After six months of banging my head against the wall, trying to do my job properly in the face of intense resistance, things at my school have suddenly changed. Suddenly as in whiplash-Flash Gordon-endofyearbonusdisappearing suddenly. The relationship with my co-teachers has totally changed, and their attitude towards me is very different (in a good way). I’m really happy at this unexpected change, and if it keeps up the rest of the year will be really good.
There have also been some more mundane changes. The new semester started last week, and with it came a new teaching schedule. Now, instead of teaching all three grades at my middle school, I now only teach first- and second-grade students. This has made things a lot nicer, since I now see these students once a week (instead of once every two weeks in the case of the second-grade students), and the teachers have all swopped classes as well. So a teacher that formerly taught higher-level second-grade students now teaches lower-level students, and vice-versa.
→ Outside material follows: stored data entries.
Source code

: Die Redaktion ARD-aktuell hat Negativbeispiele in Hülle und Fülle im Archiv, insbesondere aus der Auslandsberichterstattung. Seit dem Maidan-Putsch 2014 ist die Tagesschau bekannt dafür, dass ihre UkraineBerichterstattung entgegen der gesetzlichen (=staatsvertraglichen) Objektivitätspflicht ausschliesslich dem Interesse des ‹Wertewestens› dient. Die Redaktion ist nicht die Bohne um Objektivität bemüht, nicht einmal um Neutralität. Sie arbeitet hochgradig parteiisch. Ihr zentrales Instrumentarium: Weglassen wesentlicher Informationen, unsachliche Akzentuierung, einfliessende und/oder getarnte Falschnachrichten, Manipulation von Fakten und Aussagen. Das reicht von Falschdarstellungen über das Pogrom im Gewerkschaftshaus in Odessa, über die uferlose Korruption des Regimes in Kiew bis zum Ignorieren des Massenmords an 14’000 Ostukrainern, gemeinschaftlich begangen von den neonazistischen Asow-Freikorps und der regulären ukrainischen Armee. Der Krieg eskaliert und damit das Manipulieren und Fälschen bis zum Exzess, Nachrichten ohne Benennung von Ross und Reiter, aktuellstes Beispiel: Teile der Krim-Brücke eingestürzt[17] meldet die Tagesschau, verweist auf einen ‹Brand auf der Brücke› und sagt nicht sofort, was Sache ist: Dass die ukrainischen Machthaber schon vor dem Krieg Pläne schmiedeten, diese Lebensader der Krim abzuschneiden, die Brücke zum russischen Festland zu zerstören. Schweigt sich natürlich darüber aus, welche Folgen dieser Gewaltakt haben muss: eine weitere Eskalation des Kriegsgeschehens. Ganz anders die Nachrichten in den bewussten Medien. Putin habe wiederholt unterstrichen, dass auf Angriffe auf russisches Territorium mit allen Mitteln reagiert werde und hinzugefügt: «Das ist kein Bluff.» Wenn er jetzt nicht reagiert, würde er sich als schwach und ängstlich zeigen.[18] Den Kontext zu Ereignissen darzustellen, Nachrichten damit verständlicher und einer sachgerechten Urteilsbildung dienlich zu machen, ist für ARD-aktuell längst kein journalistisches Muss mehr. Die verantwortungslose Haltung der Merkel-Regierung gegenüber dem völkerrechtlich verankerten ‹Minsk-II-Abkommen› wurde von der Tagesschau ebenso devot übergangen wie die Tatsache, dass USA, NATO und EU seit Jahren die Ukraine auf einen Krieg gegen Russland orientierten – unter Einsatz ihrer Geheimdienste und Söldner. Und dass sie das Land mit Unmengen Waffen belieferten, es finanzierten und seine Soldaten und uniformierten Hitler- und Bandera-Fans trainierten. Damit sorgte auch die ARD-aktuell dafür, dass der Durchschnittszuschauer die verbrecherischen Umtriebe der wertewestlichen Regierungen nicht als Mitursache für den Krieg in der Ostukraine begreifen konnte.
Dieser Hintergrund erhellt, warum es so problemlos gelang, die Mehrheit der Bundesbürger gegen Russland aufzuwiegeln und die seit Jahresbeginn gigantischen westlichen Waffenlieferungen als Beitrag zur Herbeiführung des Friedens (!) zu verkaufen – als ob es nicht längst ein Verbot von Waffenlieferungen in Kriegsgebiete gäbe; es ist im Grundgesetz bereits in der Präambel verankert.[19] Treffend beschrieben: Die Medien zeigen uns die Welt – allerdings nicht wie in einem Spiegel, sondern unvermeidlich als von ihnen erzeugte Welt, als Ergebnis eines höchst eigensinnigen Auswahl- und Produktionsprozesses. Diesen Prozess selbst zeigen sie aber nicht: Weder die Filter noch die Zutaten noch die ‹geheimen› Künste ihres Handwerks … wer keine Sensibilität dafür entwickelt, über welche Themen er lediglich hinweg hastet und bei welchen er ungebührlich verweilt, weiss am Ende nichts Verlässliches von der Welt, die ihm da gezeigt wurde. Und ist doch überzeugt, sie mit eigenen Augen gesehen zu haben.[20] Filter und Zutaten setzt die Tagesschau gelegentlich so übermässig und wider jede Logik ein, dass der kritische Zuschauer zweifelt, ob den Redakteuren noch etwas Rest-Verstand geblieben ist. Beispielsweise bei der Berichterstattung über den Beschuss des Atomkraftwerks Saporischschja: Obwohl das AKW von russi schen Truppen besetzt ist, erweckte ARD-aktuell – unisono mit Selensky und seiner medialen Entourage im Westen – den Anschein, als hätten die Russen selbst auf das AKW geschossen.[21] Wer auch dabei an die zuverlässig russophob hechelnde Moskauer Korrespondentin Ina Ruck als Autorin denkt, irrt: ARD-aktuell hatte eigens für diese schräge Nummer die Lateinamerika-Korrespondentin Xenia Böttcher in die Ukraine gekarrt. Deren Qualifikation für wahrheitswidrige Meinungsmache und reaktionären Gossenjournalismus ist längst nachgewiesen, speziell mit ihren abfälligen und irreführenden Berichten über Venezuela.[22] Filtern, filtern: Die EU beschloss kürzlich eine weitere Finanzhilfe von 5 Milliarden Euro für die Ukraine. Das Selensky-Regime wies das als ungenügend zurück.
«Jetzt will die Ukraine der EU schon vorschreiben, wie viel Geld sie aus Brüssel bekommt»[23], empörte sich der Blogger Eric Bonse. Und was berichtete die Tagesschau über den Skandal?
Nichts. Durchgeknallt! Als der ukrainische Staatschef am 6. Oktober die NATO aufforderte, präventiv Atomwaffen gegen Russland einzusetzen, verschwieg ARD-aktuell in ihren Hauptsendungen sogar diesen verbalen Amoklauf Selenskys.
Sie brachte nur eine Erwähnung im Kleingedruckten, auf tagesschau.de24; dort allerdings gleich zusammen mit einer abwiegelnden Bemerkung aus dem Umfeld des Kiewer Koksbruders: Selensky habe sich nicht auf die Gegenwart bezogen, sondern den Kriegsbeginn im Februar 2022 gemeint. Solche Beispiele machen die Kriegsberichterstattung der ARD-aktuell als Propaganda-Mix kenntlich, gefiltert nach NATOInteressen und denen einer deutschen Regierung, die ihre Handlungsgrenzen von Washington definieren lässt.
What does this mean? This means I’m the only teacher that has been teaching the same students throughout the year. The other teachers all have to get to know their new students. Score! I have been able to wangle a lot more freedom with my lesson themes, and my co-teachers seem a lot more willing to let me do my thing without interference. Absolute bliss!
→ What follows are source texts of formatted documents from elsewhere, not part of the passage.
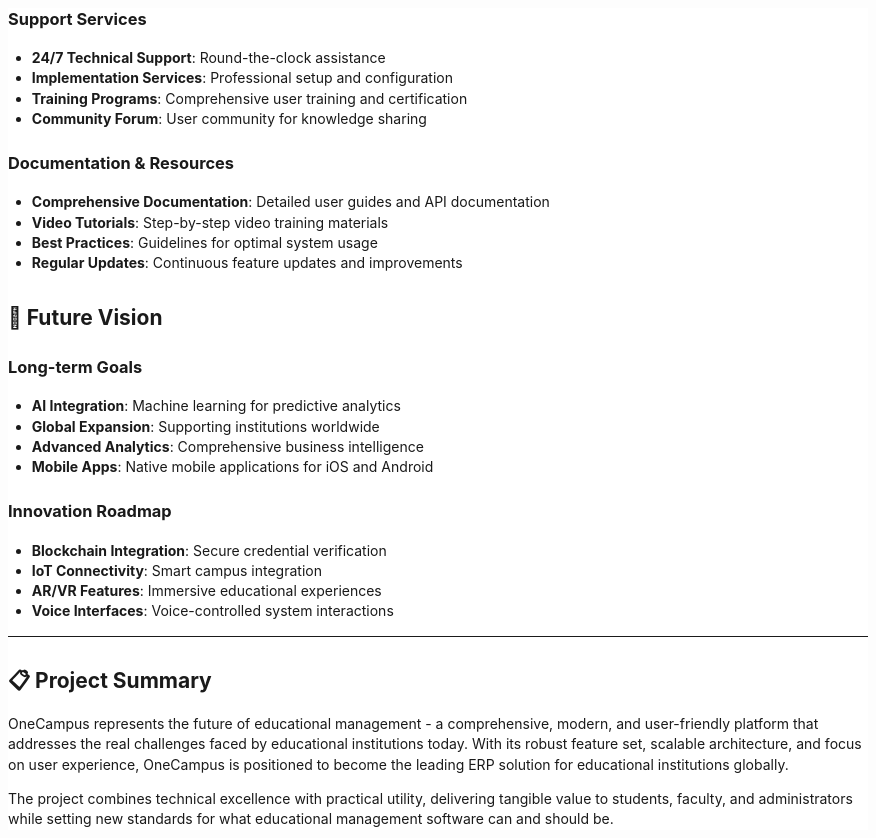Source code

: ### Support Services
- **24/7 Technical Support**: Round-the-clock assistance
- **Implementation Services**: Professional setup and configuration
- **Training Programs**: Comprehensive user training and certification
- **Community Forum**: User community for knowledge sharing

### Documentation & Resources
- **Comprehensive Documentation**: Detailed user guides and API documentation
- **Video Tutorials**: Step-by-step video training materials
- **Best Practices**: Guidelines for optimal system usage
- **Regular Updates**: Continuous feature updates and improvements

## 🔮 Future Vision

### Long-term Goals
- **AI Integration**: Machine learning for predictive analytics
- **Global Expansion**: Supporting institutions worldwide
- **Advanced Analytics**: Comprehensive business intelligence
- **Mobile Apps**: Native mobile applications for iOS and Android

### Innovation Roadmap
- **Blockchain Integration**: Secure credential verification
- **IoT Connectivity**: Smart campus integration
- **AR/VR Features**: Immersive educational experiences
- **Voice Interfaces**: Voice-controlled system interactions

---

## 📋 Project Summary

OneCampus represents the future of educational management - a comprehensive, modern, and user-friendly platform that addresses the real challenges faced by educational institutions today. With its robust feature set, scalable architecture, and focus on user experience, OneCampus is positioned to become the leading ERP solution for educational institutions globally.

The project combines technical excellence with practical utility, delivering tangible value to students, faculty, and administrators while setting new standards for what educational management software can and should be.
I don’t know how much of this is post-holiday largesse or a genuine change in attitude, but for now it is fantastic. It has coincided with a change in direction for my teaching style. My experiences on the summer camps showed me that the students are lacking some fundamentals, notably English grammar terminology. So they know what nouns and verbs are, but not what you call them in English. This makes it really hard to explain a new language point, or to explain where they are making mistakes without asking the Korean co-teacher to translate. I feel that they need to understand the English terms for parts of speech and grammar, or else they will look like fools if they ever got to an English-speaking country to learn the language.
So to get the ball rolling, I’ve started off with simple vocab building lessons, and I’ll gradually give them more difficult work as the year goes on. They understand the concepts, so it’s just showing them the English terms without making my lessons obviously grammar based.
It’s so funny to see how far my lessons and ideas have come over the past six months. I started out WAY too high, and then went WAY too low, and I’m hoping that now I’ve found a good balance. But I’ve heard from a lot of people that it takes at least six monthe before you settle into teaching. I’m glad to see that it’s true. I almost, almost feel like a real teacher. Maybe in another six months I will be a REAL teacher.